Je conseille toutefois de décrire le bloc avec un objectif réaliste. « Travailler deux heures sur le dossier » est souvent plus honnête que « terminer le dossier », surtout lorsque la durée restante est incertaine. Le créneau engage alors sur un effort et une direction, sans prétendre connaître à l’avance le résultat exact.
On peut également réserver des blocs plus généraux, comme « travail de fond » ou « administration », puis choisir la tâche précise au début du créneau. Cette forme hybride protège du temps tout en conservant la souplesse du système de tâches.

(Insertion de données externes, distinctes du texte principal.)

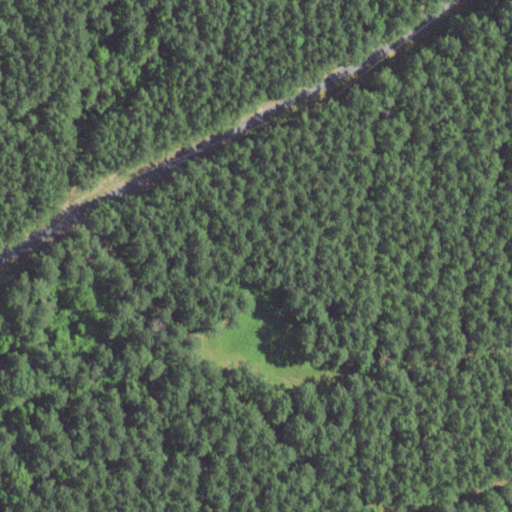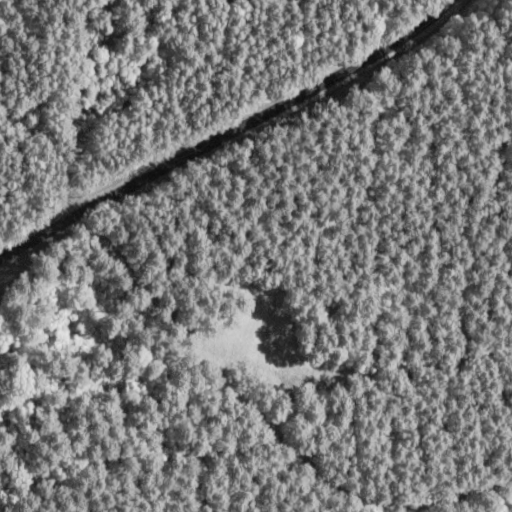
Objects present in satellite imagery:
road: (226, 133)
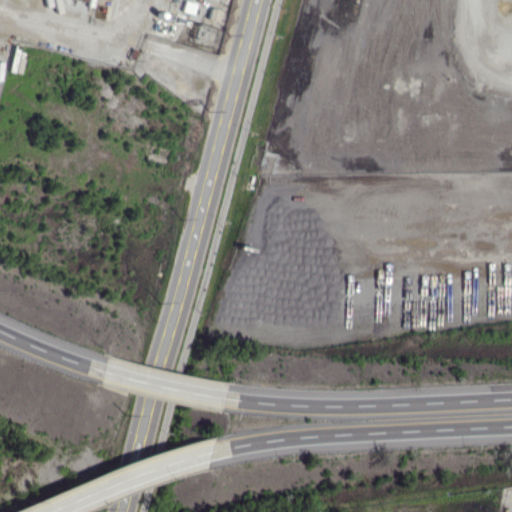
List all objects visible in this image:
power substation: (485, 44)
road: (196, 256)
road: (209, 256)
road: (42, 349)
road: (161, 386)
road: (374, 404)
road: (370, 431)
road: (132, 474)
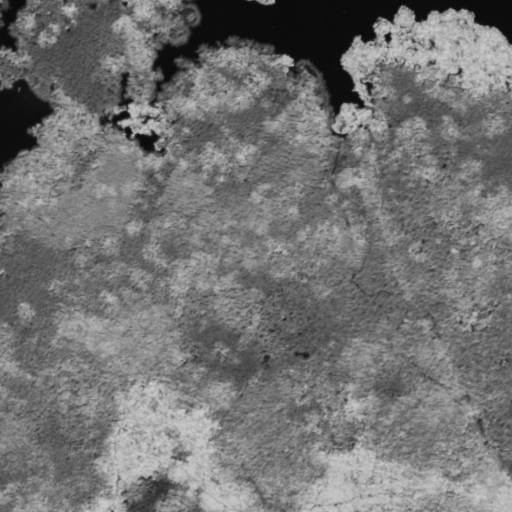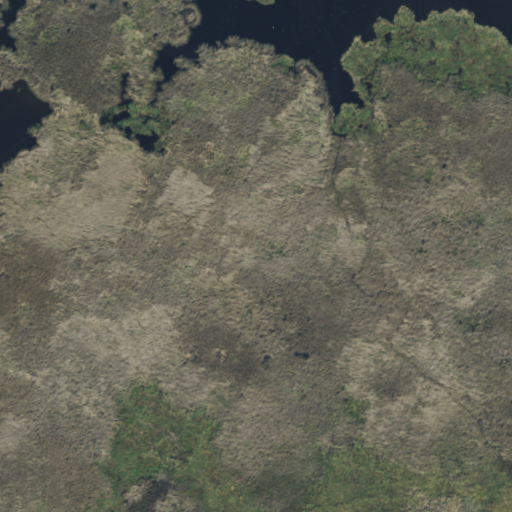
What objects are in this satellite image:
park: (255, 255)
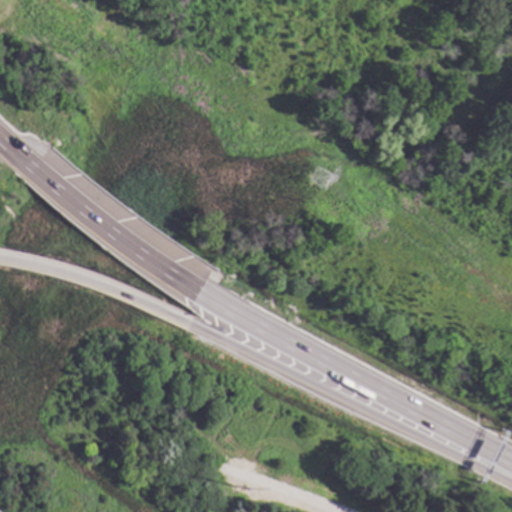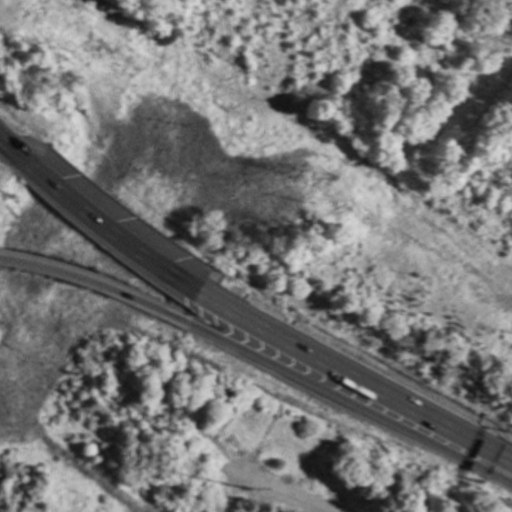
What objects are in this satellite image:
road: (12, 154)
road: (115, 238)
road: (102, 287)
road: (362, 385)
road: (357, 403)
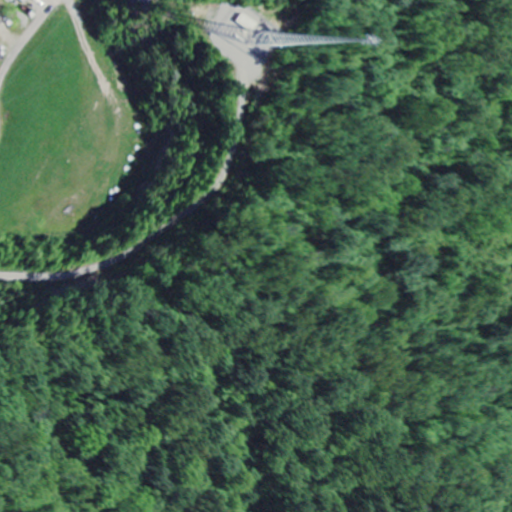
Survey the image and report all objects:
road: (27, 38)
road: (178, 221)
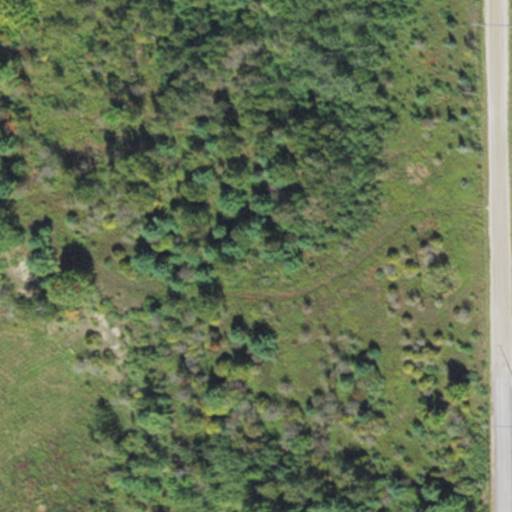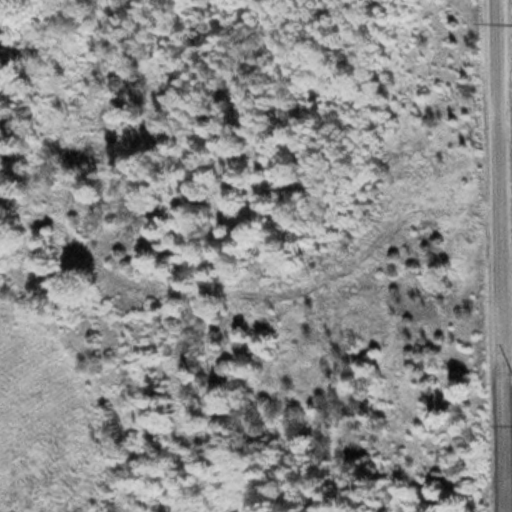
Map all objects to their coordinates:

Séparer les tâches du temps
Dans mon système, le calendrier et le Kanban ont donc des responsabilités distinctes. Le calendrier accueille les rendez-vous, les déplacements, les échéances réellement horaires et quelques blocs de travail qui méritent une protection particulière. Le Kanban conserve les tâches et m’aide à savoir lesquelles sont actionnables, en attente ou à reprendre plus tard.
Cette séparation ne signifie pas que les deux outils s’ignorent. Le calendrier indique combien de temps est réellement disponible ; le Kanban propose ce qui peut être fait pendant ce temps. Une tâche importante peut ponctuellement produire un bloc dans l’agenda, mais elle ne cesse pas pour autant d’exister dans le système de tâches, où son contexte et son avancement restent visibles.
Travailler exclusivement en timeboxing peut être efficace si vos activités sont très répétitives et vos journées largement prévisibles. Dans la plupart des autres cas, je trouve cette organisation trop fragile. Elle demande de connaître à l’avance des durées que l’on estime mal et ajoute de la rigidité à un quotidien qui comporte déjà suffisamment d’imprévus.
Le timeboxing est donc, à mon avis, un bon outil mais un mauvais système complet. Utilisé avec parcimonie, il protège ce qui mérite une place explicite. Utilisé pour tout, il transforme facilement le calendrier en fiction très bien rangée.